Bien évidemment, il y’a aussi les retours d’expérience qui nous parviennent des théâtres d’opération et qui commandent la réorientation des programmes de formation. Je puis vous certifier que rien n’est fait au hasard a l’EMIA.
Y a-t-il des innovations à noter dans le cadre de la formation de la 37ème promotion ?
Bien sûr qu’il y a des innovations, je voudrais citer par exemple:
• Le stage d’initiation aux techniques commandos qui se scinde désormais en 02 modules. Le premier a lieu au CI/BIR de Man’O War Bay en fin d’année probatoire.
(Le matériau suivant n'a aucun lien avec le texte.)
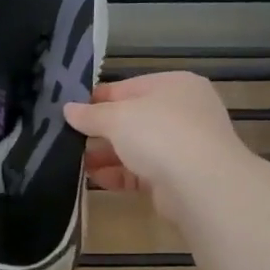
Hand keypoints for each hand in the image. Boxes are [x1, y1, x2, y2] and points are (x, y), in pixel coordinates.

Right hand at [64, 72, 246, 222]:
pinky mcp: (178, 176)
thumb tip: (68, 109)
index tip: (70, 111)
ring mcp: (183, 145)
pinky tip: (95, 178)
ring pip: (136, 147)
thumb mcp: (117, 117)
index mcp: (174, 85)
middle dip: (100, 130)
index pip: (127, 87)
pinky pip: (141, 171)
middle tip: (68, 138)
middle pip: (131, 118)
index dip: (97, 99)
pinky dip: (119, 174)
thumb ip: (90, 114)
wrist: (202, 185)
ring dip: (106, 154)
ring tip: (74, 161)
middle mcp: (182, 111)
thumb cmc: (159, 134)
Le second se déroule au BTAP de Koutaba, vers la fin de formation.
• Le stage d’initiation aux techniques de combat en zone forestière au CEAF de Motcheboum.
• Le stage d’initiation aux techniques de combat en zone sahélienne au CEAS de Mindif
• Le stage de directeur de mise en œuvre des explosifs et Officier de lutte contre les IED au CSIAP/GEN
• Le stage d’initiation à la lutte antiterroriste et aux techniques de la contre insurrection au CI/BIR Je ne terminerai pas sans mentionner également l’accent mis sur la sensibilisation aux Droits de l’Homme, au Droit International Humanitaire et à la promotion du bilinguisme (anglais et français), auxquels d’importants volumes horaires sont consacrés. En somme, nous continuons de prospecter avec le soutien bienveillant du Haut Commandement.
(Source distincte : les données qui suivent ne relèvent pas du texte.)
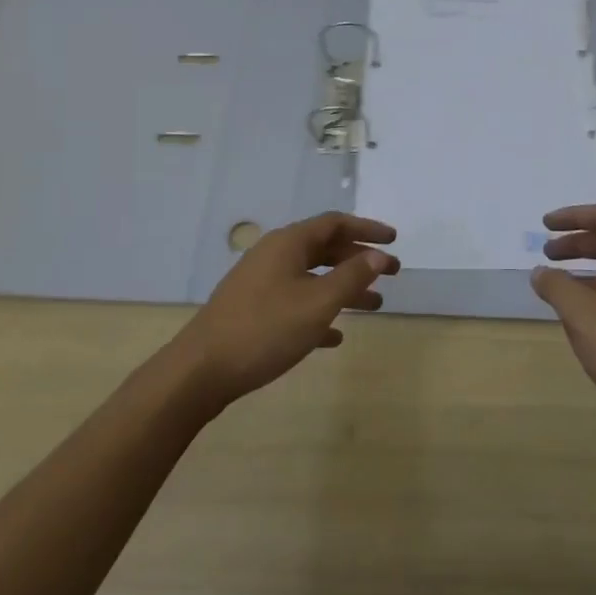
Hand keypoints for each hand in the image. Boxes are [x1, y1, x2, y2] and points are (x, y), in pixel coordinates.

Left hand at [166, 212, 398, 411]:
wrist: (200, 371)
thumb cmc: (265, 329)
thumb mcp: (318, 303)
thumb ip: (352, 277)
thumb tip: (378, 255)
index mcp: (289, 243)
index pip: (335, 223)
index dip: (367, 229)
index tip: (394, 241)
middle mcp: (275, 255)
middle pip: (325, 249)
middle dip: (359, 260)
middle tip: (392, 274)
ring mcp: (261, 283)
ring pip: (312, 277)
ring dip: (344, 288)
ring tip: (375, 305)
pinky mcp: (252, 311)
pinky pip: (295, 302)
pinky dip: (319, 311)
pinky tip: (335, 336)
Depuis quelques temps on parle de réadaptation de la formation militaire au contexte sécuritaire actuel, qu’est ce qui est fait au niveau de l’Emia pour que les futurs officiers soient à la page ?
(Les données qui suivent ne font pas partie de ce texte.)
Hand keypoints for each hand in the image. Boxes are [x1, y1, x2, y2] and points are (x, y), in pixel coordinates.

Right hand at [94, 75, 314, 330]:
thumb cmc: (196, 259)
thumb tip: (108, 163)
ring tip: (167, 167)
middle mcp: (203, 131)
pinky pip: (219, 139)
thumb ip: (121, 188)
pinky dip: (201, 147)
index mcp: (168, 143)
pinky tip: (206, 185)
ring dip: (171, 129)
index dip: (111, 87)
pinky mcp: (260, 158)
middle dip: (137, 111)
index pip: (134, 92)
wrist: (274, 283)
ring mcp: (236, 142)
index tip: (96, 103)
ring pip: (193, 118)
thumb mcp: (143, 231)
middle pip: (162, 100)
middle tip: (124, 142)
Question très pertinente. Pour y répondre, je dois dire que la menace se conçoit et la riposte se planifie. Nous avons mis en place, depuis quelques années, sous l’impulsion du Haut Commandement, une vaste refonte des programmes d’instruction qui riment avec la typologie des menaces sécuritaires auxquels le pays est ou peut être éventuellement confrontés.
Quels conseils pouvez-vous prodiguer à ces officiers qui seront bientôt projetés sur le terrain?
D’abord, la discipline qui constitue le socle de la carrière d’un militaire. Ensuite, Voltaire avait dit: «le travail éloigne de nous trois grands maux: l’ennui, le vice et le besoin». Le travail est un facteur de succès que je recommande vivement aux futurs lauréats. Enfin, l’humilité qui est un facteur de succès, non seulement dans les rapports entre les militaires, mais aussi et surtout dans le lien «Armée-Nation».